2009-10-06 

Riot police, protesters clash ahead of IMF-World Bank meeting

Turkish police used water cannons and pepper spray on October 6 2009 to disperse protesters demonstrating at the annual International Monetary Fund and World Bank meetings in Istanbul, the Voice of America reported.
Riot police clashed with protesters in a square close to where thousands of finance ministers, central bankers, and economists from around the world are meeting to discuss the global economy. Police followed some protesters as they fled onto nearby streets.
The demonstrators were seen breaking the windows of some banks and shops. Some were seen throwing Molotov cocktails.
Dozens of people were detained during the protests, which were organized by several Turkish unions.

Pic: Istanbul

Last week, a student was detained after throwing a shoe at International Monetary Fund Director Dominique Strauss-Kahn during an appearance at an Istanbul university. The shoe missed the IMF leader.
A day earlier, Voice of America reported from Istanbul that doonors to the World Bank say the organization needs to become more efficient in using its resources and give more say to developing economies.
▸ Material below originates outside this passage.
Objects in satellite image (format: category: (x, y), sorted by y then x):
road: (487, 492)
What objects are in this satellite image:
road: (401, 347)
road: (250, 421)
The bank and its sister institution, the International Monetary Fund, are holding their annual meetings this year in Istanbul, Turkey, where the discussion has focused on internal reforms as well as the fragile recovery from the global financial meltdown.

The head of the IMF and World Bank development committee Augustin Carstens made a stark announcement at a news conference Monday on the growing impact of the world economic crisis on developing countries.
"The World Bank estimates that by the end of 2010 some 90 million more people risk being forced into extreme poverty," Carstens said.
The Washington-based bank loans money and makes grants to developing and poor countries to pay for investment in education, health care, infrastructure, agriculture and natural resource management, but demand is growing and the bank says it will face serious constraints in the middle of next year.
World Bank chief Robert Zoellick made an appeal to the leaders of the developed world that his bank will need significantly more funding to help less developed economies as the world economic crisis continues to loom.
"We'll likely have another record level of lending - $40 billion or plus this year on top of the $33 billion last year - and while we are in a [relatively good] position ... now ... as we get toward of middle next year [we] are going to face some serious constraints and we would have to ration and focus on the lowest income countries," Zoellick said.
Zoellick says despite the urgent need for more funding, there is strong resistance from some of the main donor countries, including the United States, Great Britain and France, who are demanding reforms in exchange for any more cash.
Among the reforms is increased transparency in the way the bank does business.
While Zoellick said he agrees there is a need for more transparency, he says the reforms will take time - something that the world's poorest nations don't have.
The IMF fosters global monetary cooperation to facilitate international trade, and has bailed out a number of cash-strapped governments that ran into trouble during the ongoing world financial crisis.
While the fund acknowledged the worst of the crisis maybe over, IMF chief Dominic Strass Kahn said difficulties still lie ahead, especially next year.
"Its [the] beginning of the recovery ... still we know its very fragile, both because unemployment is lagging behind and for many countries it will take 10 to 12 months, to have unemployment decreasing and it can be worse for some low income economies. So there is no way to say the crisis is over," Kahn said.
The development committee also announced that an agreement had been reached on the first step to redistributing power in the World Bank in favor of emerging markets.
Zoellick has called for an increase in the share of developing countries in the institution to 50 percent over time. The three percent increase proposed by G-20 leaders last month when they met in Pittsburgh would create a 47 percent share for those countries, he said.
According to observers there has been stiff resistance from some developed countries over not wanting to give up power. But both Zoellick the IMF's Kahn argue the world economic crisis has changed the global economy for good and one of those changes is the increasing importance of the emerging economies in the world marketplace.